Ionida Costache Awarded 2019-2020 Breslauer, Rutman And Anderson Research Fellowship
Ioanida Costache, a PhD Candidate in Music at Stanford University, has been awarded the 2019-2020 Breslauer, Rutman and Anderson Research Fellowship at the USC Shoah Foundation Center for Advanced Genocide Research. Costache will be in residence at the Center for one month in January 2020 to conduct research in the USC Shoah Foundation Visual History Archive for her dissertation entitled “Sounding Romani Sonic-Subjectivity: Counterhistory, Identity Formation and Affect in Romanian-Roma Music.”

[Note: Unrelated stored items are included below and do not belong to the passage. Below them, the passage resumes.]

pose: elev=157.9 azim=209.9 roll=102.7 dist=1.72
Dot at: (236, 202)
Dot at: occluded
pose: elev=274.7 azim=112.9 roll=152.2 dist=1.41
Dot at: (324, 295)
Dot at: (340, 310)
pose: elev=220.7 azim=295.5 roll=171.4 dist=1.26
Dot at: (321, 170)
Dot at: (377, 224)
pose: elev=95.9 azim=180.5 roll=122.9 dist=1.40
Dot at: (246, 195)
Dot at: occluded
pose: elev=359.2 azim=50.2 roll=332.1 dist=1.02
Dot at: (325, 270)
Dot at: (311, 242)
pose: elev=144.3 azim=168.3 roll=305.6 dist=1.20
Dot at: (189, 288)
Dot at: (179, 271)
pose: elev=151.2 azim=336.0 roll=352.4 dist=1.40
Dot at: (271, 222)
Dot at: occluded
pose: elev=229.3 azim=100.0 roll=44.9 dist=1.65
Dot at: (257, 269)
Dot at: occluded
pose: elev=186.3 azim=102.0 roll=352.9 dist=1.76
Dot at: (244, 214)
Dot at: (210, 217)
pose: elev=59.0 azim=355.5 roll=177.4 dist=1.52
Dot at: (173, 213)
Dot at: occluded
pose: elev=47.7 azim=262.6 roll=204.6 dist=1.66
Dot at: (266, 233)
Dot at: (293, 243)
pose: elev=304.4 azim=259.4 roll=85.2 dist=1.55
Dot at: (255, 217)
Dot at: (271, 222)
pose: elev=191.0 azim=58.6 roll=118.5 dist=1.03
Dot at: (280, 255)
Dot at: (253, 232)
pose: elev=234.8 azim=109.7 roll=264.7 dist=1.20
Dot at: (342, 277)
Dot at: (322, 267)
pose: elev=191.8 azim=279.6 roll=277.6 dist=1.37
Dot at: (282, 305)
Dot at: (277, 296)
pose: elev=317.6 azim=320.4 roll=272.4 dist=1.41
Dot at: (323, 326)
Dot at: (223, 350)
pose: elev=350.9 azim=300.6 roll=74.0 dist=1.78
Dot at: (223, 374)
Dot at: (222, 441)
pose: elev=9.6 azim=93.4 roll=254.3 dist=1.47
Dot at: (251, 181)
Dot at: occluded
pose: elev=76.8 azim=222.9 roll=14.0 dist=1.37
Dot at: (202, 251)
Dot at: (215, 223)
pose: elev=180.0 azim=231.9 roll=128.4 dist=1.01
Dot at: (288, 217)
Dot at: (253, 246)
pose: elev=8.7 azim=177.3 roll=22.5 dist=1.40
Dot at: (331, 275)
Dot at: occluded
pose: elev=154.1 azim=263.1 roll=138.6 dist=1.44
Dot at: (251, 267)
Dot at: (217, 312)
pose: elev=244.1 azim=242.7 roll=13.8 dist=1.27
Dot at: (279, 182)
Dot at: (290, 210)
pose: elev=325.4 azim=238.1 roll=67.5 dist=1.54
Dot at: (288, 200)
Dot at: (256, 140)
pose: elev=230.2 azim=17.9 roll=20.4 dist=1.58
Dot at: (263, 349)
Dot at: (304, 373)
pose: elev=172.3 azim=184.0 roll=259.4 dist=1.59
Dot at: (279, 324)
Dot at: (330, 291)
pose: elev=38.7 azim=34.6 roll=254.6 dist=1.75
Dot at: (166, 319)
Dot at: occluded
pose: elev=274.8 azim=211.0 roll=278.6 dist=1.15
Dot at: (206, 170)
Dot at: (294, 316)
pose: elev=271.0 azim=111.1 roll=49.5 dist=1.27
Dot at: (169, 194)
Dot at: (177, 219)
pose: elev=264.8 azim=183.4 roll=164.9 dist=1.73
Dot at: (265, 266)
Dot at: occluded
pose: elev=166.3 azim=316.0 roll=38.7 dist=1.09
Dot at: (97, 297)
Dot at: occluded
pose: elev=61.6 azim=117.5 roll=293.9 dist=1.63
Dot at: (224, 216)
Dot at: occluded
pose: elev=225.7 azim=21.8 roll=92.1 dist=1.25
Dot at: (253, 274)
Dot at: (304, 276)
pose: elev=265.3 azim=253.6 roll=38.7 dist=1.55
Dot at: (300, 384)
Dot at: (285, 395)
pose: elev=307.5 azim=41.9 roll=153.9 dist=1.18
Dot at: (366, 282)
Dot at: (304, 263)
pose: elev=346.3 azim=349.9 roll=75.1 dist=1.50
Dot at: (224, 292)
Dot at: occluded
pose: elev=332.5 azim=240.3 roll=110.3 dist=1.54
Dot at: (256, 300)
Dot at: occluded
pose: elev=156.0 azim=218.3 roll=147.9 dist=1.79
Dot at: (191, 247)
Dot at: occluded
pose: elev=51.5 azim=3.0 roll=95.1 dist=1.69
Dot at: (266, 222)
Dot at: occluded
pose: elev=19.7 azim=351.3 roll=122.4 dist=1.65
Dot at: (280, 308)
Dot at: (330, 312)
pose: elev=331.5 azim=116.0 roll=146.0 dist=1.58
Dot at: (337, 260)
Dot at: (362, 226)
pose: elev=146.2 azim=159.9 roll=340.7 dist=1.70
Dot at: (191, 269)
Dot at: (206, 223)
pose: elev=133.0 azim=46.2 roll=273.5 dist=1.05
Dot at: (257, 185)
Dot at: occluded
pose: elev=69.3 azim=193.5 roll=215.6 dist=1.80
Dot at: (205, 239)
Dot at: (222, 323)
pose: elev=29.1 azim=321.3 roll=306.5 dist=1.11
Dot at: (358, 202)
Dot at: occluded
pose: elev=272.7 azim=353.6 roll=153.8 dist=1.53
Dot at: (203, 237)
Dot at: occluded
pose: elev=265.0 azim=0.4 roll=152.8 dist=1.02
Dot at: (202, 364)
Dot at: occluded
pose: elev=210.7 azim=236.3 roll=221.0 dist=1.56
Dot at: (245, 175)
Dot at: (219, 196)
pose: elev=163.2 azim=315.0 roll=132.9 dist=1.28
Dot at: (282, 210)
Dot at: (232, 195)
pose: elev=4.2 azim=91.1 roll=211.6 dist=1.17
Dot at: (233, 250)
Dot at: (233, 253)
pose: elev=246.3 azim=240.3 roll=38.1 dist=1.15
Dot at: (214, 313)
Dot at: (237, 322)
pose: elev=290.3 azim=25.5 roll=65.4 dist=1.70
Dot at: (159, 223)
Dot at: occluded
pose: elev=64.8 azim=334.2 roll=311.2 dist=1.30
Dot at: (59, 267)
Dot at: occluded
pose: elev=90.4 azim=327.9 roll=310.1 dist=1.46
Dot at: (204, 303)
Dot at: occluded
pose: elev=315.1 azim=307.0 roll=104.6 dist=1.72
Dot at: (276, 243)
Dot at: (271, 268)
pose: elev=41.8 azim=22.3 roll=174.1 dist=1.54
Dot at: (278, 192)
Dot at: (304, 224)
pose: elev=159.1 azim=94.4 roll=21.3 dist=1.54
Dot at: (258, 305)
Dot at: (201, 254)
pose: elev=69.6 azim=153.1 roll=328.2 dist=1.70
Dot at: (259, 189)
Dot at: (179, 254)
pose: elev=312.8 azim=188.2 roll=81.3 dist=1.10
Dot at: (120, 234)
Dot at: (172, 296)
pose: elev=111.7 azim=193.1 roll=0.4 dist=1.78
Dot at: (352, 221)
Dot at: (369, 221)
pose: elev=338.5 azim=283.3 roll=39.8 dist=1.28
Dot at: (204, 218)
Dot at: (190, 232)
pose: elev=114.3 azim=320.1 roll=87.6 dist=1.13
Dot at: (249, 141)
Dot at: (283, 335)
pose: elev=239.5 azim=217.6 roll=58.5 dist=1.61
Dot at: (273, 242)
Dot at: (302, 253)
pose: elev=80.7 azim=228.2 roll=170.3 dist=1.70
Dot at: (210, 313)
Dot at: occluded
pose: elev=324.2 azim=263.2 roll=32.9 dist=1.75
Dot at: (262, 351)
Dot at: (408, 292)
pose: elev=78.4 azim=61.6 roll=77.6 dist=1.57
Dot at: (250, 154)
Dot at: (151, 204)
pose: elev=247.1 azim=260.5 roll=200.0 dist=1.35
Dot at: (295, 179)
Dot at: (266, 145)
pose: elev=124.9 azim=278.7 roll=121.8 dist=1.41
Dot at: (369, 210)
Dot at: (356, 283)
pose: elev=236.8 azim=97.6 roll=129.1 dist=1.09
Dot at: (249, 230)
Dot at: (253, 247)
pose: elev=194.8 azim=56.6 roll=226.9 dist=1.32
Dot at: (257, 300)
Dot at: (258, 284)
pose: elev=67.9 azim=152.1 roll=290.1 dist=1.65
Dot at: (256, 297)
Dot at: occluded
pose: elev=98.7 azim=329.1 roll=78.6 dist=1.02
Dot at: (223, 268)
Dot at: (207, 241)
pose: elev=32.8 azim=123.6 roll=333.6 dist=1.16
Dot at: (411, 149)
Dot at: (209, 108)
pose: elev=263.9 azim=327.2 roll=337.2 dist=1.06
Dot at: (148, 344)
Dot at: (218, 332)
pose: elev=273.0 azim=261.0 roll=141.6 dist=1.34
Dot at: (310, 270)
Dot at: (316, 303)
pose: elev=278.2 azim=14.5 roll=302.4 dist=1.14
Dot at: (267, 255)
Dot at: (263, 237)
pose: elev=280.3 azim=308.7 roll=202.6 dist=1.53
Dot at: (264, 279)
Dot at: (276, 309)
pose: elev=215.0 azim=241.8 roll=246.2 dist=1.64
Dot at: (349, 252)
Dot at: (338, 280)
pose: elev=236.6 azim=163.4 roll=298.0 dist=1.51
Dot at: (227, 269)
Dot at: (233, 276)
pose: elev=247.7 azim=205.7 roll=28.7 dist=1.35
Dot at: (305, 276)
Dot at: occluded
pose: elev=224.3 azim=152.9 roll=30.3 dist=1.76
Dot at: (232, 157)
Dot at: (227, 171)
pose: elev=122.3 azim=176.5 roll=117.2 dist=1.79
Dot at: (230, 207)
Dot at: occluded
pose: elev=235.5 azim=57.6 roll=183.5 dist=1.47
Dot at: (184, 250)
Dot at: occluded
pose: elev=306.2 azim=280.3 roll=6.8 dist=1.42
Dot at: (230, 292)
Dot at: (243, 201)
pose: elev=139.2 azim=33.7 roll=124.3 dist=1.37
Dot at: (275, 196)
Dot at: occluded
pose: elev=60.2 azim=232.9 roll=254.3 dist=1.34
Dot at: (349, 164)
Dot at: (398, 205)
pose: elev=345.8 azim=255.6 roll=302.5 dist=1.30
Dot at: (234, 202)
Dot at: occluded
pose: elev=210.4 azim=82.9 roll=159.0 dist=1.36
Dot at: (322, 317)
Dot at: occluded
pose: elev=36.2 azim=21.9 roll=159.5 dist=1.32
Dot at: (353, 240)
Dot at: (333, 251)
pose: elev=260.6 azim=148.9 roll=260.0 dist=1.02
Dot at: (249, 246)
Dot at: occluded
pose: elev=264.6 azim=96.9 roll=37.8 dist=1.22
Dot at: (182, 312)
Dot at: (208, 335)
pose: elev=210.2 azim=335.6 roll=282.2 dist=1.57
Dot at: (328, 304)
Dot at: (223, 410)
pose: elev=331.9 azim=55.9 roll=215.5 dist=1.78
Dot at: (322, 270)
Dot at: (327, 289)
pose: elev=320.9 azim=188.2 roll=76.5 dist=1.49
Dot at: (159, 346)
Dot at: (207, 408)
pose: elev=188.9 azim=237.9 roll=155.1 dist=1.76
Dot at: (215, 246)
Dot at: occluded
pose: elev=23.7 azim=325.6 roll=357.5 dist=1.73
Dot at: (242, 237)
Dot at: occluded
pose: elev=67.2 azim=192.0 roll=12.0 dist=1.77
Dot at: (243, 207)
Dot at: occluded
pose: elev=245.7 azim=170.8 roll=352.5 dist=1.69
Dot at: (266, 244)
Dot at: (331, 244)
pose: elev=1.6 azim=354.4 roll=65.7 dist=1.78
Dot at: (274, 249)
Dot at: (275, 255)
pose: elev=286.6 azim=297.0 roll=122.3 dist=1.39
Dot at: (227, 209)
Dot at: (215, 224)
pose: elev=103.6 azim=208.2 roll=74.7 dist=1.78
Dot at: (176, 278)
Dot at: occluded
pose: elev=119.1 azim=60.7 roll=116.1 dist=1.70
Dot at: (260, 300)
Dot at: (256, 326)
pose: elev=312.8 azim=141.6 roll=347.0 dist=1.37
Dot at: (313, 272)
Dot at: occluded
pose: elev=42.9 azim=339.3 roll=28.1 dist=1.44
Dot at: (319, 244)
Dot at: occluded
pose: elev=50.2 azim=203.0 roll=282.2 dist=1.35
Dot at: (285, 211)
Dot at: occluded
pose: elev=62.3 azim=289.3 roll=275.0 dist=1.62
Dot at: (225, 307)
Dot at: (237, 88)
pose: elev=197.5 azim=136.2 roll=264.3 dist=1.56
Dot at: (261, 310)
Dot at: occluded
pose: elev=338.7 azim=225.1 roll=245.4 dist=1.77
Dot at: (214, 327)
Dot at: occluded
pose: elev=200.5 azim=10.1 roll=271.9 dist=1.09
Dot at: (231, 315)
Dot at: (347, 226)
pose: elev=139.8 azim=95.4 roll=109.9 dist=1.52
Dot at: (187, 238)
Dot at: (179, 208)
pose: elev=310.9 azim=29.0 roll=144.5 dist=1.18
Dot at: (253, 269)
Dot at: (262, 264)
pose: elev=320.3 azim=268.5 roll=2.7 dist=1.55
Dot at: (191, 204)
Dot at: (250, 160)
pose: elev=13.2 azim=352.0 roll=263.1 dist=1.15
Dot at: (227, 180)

During her residence, Costache will use the Visual History Archive to unearth narratives and songs of Roma survivors of the Holocaust housed in the archive. Between 1942 and 1945, more than 25,000 Romanian Roma were deported from Romania, and only 11,000 of them survived. While many of them are memorialized through Romani songs, music also serves as a vehicle for transmitting histories and narratives that counter those propagated by Romanian officials at the time, highlighting the humanity of Romani subjects. In her research, Costache examines how music helps facilitate the cultivation and transmission of Romani memories of the Holocaust. She plans to complete a picture of Romani Roma experiences of genocide and their memories of it by consulting the rich Visual History Archive collection of Roma survivor testimonies, musical performances, photographs and artifacts.
Costache earned her BA in Music (magna cum laude) from Amherst College. Her thesis on Gustav Mahler’s musical ontology in Das Lied von der Erde won the Mishkin Prize for best senior thesis on a musical topic. Her work has recently been published in Critical Romani Studies, and she is the recipient of a number of fellowships and grants, including ASEEES Dissertation Research Grant and Fullbright U.S. Student Program Research Grant to Romania.
The Breslauer, Rutman, and Anderson Research Fellowship is awarded annually to an outstanding advanced-standing Ph.D. candidate from any discipline for dissertation research focused on testimony from the USC Shoah Foundation Visual History Archive and other unique USC research resources. The fellowship enables the recipient to spend one month in residence at the USC Shoah Foundation Center for Advanced Genocide Research during the academic year and to deliver a public lecture about his or her research.